It was clear that my devotion to document ‘the why’ would require an expedition lasting a few years and which took me all over Mexico, Honduras and Texas, following refugees on their journey meeting people who want to flee, are fleeing, have been deported as well as those in hiding. I have met ‘coyotes’ (those who transport the refugees across the borders) and I have met the people who the refugees are fleeing from. I visited a coroner’s office and the John Doe gravesites in Texas where hundreds of Central Americans finish their journeys in the worst possible way. Yet the better outcomes are grim when faced with brutal deportation policies and family separations. Between 2015 when I began this story it is now an even more desperate story than when I first began.

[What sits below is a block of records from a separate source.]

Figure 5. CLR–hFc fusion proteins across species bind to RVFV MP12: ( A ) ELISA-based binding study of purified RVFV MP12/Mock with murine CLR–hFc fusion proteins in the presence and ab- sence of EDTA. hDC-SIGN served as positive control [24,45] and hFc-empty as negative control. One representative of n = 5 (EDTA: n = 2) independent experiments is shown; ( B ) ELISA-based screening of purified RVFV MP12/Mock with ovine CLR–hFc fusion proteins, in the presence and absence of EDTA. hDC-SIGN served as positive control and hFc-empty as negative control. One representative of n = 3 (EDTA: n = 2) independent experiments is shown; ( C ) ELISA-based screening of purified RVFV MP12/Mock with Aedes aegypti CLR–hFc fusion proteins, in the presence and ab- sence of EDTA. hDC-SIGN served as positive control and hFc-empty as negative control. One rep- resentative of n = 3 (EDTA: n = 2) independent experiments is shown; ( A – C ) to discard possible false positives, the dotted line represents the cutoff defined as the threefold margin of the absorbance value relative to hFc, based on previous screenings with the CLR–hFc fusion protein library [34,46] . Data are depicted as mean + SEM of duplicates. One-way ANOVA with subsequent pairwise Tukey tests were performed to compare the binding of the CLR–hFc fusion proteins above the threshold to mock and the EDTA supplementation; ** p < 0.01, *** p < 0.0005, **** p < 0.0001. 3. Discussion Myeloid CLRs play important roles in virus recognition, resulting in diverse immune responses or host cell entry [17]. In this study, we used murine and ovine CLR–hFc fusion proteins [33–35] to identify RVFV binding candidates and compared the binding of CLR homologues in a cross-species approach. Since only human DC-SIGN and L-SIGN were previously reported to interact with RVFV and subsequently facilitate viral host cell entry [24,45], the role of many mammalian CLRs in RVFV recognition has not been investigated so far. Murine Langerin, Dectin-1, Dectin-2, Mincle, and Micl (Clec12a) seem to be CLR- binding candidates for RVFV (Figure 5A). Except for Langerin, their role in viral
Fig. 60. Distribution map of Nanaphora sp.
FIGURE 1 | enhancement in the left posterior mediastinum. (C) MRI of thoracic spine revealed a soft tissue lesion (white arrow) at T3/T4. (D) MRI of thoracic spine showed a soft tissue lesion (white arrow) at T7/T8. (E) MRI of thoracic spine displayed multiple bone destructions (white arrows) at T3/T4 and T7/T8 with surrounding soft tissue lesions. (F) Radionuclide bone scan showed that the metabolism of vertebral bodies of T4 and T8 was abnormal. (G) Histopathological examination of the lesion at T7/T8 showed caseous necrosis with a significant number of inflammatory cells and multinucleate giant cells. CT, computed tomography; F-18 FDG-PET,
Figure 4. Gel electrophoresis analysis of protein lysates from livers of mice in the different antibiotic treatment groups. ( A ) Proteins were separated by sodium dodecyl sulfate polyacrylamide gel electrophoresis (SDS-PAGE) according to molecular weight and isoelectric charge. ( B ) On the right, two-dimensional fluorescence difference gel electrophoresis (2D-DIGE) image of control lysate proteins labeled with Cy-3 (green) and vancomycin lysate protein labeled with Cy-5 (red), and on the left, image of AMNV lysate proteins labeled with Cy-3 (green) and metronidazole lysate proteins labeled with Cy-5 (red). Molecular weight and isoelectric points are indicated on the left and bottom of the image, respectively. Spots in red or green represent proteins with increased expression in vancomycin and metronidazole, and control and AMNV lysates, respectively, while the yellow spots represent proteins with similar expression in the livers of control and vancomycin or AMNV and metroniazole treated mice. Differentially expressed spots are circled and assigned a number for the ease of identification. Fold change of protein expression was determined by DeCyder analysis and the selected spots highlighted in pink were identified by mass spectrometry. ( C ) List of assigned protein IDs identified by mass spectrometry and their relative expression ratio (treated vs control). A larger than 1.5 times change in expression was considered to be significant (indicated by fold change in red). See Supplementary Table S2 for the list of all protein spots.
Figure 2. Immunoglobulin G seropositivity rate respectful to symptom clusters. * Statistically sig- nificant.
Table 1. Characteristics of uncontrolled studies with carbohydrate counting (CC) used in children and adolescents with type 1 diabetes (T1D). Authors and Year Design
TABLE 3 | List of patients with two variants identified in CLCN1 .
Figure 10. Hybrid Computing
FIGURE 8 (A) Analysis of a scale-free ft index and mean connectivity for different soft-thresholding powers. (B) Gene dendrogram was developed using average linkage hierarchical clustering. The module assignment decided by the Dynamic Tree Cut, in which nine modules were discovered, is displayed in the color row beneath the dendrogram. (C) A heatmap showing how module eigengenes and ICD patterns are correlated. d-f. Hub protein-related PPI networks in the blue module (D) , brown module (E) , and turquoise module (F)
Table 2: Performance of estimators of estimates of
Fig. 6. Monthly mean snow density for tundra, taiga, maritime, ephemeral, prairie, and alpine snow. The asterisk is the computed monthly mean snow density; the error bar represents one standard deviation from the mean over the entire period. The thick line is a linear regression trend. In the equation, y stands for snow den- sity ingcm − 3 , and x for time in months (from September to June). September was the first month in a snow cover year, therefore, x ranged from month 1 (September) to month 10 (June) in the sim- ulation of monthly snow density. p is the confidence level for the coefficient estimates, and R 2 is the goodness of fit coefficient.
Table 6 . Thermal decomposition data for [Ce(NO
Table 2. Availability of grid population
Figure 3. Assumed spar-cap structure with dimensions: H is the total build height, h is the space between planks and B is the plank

There is a great deal of coverage on the border issues of the United States and Mexico and while covered by the media in parts, there is little enquiry into why Central Americans are fleeing to the United States to begin with. This story is rather the sum of its parts, radiating impact on several countries, crossing many borders. This is my point of difference in my story telling style; a holistic coverage of this issue across all its borders, creating a clear vision of how and why this is happening by focusing on the individuals who are impacted and suffering through this crisis.

The endeavor is that this body of work would humanize the individuals and their circumstances to create exposure and awareness in order to generate compassion in a era where compassion fatigue, racism and intolerance ensues and with new found insight these refugees are better received in our respective countries with greater understanding and empathy.